Hi there , i was wondering if someone could translate these phrases for me please.

ti-am mai spus cat de mult insemni pt mine

stii doar

cel mai mult

many thanks


----------



## Trisia

Hello, Andyhighlander, and welcome to the forum.

Sure, I'll give it a try:



> I've told you before how much you mean to me.
> 
> You do know
> 
> the most (possinly "you mean the most"...)


You're most welcome.


----------



## donjoe

andyyyhighlander said:


> stii doar


I'd say "surely you know" and note that it doesn't have any interrogative value whatsoever (whereas in English you may sometimes use this to elicit a response), but is only assertive.


----------



## Bloomenherz

How about:

"But I _have_ told you before how much you mean to me. 
Surely you must know. 
You are the world to me."


----------



## donjoe

Bloomenherz said:


> Surely you must know.


I don't "like it" because it has two words expressing certainty, which seems a little excessive. A _more English_ option would probably be "You must know by now".

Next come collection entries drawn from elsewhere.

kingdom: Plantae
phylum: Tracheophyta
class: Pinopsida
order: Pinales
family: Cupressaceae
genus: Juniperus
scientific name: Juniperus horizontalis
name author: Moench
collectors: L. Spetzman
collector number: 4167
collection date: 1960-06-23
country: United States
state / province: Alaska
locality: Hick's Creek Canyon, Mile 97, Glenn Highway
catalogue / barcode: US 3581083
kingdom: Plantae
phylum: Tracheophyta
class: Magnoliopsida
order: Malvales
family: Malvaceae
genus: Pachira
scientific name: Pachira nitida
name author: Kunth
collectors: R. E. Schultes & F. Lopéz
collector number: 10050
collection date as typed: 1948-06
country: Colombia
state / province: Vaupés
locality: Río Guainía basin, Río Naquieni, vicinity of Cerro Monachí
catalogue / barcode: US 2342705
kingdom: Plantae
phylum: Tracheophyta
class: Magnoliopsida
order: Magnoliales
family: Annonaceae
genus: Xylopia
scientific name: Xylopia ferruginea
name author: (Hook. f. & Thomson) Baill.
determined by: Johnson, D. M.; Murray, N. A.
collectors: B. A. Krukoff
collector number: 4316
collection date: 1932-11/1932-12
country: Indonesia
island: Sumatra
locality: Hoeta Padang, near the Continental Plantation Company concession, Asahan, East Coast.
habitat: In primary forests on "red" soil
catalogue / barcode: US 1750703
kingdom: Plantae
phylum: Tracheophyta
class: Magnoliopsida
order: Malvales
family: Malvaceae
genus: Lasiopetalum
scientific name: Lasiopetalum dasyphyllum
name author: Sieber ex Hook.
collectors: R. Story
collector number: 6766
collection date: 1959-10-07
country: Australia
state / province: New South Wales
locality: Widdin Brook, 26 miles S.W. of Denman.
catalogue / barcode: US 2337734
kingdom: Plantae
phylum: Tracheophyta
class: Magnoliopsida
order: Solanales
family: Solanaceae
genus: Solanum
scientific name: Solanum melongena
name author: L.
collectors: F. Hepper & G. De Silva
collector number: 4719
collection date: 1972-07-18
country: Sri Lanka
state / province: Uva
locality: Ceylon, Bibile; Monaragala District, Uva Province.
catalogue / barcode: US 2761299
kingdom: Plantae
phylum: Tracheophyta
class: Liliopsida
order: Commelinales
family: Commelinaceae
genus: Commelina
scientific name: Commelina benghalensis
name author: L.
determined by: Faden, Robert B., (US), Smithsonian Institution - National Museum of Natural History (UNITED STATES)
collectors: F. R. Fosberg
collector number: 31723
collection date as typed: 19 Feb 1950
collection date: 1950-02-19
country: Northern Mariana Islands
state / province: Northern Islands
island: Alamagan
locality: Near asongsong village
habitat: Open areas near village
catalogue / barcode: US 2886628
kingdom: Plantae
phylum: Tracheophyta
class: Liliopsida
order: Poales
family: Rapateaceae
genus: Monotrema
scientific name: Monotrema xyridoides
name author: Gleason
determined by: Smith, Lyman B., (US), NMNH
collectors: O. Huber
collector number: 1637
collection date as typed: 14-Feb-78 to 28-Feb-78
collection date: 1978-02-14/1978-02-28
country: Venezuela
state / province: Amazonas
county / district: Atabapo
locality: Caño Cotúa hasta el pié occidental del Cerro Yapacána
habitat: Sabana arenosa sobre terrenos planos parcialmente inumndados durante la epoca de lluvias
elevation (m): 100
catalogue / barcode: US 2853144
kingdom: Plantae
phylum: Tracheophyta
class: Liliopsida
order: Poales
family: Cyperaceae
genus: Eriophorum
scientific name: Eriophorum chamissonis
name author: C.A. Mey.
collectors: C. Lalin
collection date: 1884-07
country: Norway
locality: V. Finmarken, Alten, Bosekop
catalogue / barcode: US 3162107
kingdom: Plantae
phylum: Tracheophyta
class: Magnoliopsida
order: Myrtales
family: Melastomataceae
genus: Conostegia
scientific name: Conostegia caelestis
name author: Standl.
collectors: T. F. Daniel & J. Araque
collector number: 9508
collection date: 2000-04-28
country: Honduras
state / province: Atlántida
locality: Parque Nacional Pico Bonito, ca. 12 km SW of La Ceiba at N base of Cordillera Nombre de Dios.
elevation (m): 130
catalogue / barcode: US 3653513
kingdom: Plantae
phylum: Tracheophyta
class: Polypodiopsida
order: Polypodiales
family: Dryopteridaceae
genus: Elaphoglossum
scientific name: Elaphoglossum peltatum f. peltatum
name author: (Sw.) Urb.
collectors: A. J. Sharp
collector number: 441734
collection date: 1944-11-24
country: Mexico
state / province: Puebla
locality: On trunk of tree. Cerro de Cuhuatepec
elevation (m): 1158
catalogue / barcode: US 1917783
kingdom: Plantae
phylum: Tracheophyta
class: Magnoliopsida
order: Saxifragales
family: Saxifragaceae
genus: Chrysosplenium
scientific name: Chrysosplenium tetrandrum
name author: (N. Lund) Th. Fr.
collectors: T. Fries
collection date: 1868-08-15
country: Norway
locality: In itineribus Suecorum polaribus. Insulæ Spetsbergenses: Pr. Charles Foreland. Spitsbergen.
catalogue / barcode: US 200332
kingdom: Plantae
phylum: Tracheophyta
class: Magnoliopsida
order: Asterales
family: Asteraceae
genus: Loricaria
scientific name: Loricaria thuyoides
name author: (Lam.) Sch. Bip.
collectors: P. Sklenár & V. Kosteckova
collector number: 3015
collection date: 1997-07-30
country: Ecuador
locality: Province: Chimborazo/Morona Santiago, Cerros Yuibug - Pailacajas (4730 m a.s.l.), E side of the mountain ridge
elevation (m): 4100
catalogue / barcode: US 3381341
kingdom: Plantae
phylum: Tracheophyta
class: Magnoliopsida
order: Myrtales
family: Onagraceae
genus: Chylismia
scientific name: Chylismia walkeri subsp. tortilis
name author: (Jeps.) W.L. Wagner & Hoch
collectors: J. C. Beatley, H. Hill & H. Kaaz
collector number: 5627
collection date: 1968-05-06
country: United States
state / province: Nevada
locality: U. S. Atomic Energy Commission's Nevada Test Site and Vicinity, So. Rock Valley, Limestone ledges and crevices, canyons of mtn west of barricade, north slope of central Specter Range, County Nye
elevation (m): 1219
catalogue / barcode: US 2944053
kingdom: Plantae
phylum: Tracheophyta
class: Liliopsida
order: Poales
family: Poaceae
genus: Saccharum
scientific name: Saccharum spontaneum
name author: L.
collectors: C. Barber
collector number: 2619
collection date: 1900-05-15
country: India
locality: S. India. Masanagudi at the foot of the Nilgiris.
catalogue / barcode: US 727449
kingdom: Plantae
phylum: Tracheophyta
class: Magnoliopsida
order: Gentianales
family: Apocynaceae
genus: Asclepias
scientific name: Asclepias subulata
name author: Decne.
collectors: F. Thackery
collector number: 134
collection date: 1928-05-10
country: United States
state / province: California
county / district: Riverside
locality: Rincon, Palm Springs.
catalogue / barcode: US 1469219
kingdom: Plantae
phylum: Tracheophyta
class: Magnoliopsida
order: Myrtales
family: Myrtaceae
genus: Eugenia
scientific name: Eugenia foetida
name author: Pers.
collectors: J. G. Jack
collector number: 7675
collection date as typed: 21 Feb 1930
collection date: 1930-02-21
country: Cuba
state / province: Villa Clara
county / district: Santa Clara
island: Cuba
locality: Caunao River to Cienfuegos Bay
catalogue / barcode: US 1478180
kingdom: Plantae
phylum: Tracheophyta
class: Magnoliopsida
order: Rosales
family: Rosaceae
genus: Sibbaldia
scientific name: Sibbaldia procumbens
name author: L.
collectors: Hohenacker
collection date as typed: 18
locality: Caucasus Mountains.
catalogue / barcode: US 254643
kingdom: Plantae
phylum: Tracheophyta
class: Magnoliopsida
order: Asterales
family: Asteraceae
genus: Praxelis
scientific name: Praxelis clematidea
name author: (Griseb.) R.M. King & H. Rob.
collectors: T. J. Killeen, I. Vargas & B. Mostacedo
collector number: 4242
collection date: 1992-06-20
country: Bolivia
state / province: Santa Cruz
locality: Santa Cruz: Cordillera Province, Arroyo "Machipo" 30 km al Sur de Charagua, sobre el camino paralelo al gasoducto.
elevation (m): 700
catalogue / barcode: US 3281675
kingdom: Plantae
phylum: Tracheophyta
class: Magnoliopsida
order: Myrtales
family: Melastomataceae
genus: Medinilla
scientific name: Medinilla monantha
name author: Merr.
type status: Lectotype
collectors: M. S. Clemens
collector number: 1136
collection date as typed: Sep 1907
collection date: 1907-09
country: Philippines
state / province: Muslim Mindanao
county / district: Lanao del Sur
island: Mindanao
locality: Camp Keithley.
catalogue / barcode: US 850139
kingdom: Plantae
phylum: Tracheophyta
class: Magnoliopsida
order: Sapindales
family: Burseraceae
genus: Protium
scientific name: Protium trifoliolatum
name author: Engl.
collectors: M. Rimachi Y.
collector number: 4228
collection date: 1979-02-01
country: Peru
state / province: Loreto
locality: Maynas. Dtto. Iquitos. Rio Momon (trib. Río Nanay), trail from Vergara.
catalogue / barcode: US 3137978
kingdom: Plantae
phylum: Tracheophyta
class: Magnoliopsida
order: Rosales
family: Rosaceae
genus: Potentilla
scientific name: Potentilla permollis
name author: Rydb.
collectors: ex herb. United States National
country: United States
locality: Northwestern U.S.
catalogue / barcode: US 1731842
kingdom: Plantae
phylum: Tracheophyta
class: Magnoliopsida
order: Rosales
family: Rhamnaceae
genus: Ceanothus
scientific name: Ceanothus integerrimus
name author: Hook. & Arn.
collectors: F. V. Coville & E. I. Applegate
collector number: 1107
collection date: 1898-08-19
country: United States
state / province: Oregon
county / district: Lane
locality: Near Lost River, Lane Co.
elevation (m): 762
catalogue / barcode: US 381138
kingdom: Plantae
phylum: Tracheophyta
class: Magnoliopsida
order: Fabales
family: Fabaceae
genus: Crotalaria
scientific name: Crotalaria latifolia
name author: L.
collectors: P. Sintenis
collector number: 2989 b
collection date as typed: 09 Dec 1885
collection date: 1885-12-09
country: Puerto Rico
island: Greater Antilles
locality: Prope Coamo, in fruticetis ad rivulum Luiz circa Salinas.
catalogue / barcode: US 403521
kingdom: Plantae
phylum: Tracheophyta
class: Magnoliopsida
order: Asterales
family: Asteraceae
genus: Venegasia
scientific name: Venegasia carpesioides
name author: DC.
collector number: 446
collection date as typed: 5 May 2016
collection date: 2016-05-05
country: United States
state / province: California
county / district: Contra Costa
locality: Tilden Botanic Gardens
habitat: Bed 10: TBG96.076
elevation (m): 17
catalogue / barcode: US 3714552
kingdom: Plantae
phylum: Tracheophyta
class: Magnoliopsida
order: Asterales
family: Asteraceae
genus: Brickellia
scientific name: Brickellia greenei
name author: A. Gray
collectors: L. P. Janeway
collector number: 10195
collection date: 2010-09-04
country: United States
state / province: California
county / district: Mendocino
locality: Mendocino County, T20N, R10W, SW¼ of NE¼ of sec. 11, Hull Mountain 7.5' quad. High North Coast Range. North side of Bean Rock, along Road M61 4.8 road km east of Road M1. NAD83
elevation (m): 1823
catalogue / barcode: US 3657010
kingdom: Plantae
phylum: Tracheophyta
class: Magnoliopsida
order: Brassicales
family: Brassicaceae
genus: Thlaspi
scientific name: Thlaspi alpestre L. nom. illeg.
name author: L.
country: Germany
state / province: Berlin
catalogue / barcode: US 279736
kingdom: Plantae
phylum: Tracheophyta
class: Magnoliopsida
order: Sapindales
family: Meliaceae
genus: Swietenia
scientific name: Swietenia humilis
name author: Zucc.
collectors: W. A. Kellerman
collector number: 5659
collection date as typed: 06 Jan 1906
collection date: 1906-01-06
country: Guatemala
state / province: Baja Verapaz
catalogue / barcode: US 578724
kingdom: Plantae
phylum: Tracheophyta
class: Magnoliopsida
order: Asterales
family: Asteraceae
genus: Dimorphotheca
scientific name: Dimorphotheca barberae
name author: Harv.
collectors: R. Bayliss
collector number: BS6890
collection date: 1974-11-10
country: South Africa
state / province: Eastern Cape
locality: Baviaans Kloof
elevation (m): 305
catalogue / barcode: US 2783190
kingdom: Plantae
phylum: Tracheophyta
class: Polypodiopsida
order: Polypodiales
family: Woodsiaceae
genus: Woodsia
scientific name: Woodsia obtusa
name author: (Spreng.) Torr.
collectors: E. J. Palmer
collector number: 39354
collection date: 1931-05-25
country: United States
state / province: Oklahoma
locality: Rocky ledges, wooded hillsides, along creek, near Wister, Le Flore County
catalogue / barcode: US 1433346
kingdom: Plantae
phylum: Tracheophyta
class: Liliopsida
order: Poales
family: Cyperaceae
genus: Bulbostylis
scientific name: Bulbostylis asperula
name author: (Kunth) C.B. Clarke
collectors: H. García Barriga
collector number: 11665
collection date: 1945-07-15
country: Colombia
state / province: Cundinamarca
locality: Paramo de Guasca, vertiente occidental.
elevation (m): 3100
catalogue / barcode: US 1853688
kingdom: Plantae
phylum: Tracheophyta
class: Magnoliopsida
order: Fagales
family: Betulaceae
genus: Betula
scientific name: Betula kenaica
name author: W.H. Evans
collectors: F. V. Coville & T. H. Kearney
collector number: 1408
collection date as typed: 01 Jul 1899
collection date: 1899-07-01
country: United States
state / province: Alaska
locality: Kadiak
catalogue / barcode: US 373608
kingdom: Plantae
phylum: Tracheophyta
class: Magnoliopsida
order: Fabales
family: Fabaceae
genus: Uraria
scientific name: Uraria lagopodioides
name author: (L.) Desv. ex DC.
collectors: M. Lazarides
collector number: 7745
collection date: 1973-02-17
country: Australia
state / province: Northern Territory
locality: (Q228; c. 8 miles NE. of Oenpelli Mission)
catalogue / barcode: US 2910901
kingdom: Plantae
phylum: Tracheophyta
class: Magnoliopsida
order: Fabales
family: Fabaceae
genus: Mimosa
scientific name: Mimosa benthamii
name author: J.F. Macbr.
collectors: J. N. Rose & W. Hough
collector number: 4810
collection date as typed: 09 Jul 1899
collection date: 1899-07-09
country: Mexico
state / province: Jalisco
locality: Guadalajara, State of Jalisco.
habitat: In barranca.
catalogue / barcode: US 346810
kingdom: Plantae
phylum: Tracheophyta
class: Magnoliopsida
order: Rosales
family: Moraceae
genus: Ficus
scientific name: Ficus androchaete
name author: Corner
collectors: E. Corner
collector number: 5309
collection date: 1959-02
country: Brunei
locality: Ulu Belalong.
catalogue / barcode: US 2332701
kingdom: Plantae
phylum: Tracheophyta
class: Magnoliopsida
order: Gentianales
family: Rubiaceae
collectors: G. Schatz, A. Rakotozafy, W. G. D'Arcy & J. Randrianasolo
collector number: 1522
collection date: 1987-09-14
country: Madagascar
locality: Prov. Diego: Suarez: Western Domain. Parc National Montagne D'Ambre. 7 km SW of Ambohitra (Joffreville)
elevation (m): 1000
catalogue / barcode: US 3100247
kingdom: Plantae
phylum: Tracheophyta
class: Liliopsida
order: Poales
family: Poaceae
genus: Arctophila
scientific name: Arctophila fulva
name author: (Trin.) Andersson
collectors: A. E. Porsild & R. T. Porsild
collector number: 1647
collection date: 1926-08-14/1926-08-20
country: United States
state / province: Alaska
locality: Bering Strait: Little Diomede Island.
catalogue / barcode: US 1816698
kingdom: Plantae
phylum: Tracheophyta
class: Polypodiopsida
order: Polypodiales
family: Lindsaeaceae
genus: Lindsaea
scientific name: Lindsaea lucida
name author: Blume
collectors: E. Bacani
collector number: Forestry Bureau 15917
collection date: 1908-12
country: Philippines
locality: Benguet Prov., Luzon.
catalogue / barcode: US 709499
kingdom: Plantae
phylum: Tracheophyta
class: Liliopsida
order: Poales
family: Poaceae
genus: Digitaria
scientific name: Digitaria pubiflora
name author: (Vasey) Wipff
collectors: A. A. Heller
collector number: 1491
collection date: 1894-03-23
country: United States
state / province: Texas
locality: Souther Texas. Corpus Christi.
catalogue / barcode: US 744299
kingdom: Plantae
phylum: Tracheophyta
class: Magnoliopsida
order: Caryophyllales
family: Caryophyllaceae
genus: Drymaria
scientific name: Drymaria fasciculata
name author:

The others seem fine, though it seems you've changed your mind about the third one (it's no longer equivalent to the one in the OP).


----------



## Deea

What do you think about this:
I told you how much you mean to me, you know actually that you mean the most.
?


----------



## Trisia

I have a feeling the message is pretty clear (or no more confused than the original).


----------



## RomanticBoy

donjoe said:


> I don't "like it" because it has two words expressing certainty, which seems a little excessive. A _more English_ option would probably be "You must know by now".
> 
> The others seem fine, though it seems you've changed your mind about the third one (it's no longer equivalent to the one in the OP).


 
I don't think that it is a problem in English (I am referring to British English here) to have the two words expressing certainty here. 'Surely you must know' is a set phrase in English and would not be considered excessive. Having said this, 'You must know by now' is also a very good English expression. I would say that both phrases express substantially the same meaning in this context and both are equally appropriate.


----------



## donjoe

RomanticBoy said:


> I don't think that it is a problem in English (I am referring to British English here) to have the two words expressing certainty here. 'Surely you must know' is a set phrase in English and would not be considered excessive.



Well, then. Thanks for the correction! It seems I've simply not come across "Surely you must know" often enough to realise it's a set phrase.


----------



## RomanticBoy

It is very rare that I am able to contribute anything myself rather than just asking questions, so it is a pleasure to do so! I only wish my Romanian were as good as your English.


----------



## andyyyhighlander

Multumesc all


----------